__Absolute pixel coordinate data__
Segment Open

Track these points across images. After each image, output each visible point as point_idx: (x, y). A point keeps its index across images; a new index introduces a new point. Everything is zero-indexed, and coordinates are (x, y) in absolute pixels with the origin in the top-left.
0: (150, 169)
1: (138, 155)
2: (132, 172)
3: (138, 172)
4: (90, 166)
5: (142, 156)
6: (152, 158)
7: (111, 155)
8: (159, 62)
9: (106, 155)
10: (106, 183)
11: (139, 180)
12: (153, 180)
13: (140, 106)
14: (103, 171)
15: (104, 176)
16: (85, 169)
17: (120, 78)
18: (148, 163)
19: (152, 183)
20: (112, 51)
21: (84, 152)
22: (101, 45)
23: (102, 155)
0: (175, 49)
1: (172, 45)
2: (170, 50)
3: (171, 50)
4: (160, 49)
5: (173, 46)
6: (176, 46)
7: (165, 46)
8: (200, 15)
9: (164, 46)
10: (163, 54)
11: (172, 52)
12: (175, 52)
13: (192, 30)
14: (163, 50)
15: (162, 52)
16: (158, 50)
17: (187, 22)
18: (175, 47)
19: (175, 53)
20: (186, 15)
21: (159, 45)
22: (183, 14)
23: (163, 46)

Segment Closed

__What is expected__
An exact copy of every record is required here.

__Response for this exercise__
Track these points across images. After each image, output each visible point as point_idx: (x, y). A point keeps its index across images; a new index introduces a new point. Everything is zero-indexed, and coordinates are (x, y) in absolute pixels with the origin in the top-left.
0: (150, 169)
1: (138, 155)
2: (132, 172)
3: (138, 172)
4: (90, 166)
5: (142, 156)
6: (152, 158)
7: (111, 155)
8: (159, 62)
9: (106, 155)
10: (106, 183)
11: (139, 180)
12: (153, 180)
13: (140, 106)
14: (103, 171)
15: (104, 176)
16: (85, 169)
17: (120, 78)
18: (148, 163)
19: (152, 183)
20: (112, 51)
21: (84, 152)
22: (101, 45)
23: (102, 155)
0: (175, 49)
1: (172, 45)
2: (170, 50)
3: (171, 50)
4: (160, 49)
5: (173, 46)
6: (176, 46)
7: (165, 46)
8: (200, 15)
9: (164, 46)
10: (163, 54)
11: (172, 52)
12: (175, 52)
13: (192, 30)
14: (163, 50)
15: (162, 52)
16: (158, 50)
17: (187, 22)
18: (175, 47)
19: (175, 53)
20: (186, 15)
21: (159, 45)
22: (183, 14)
23: (163, 46)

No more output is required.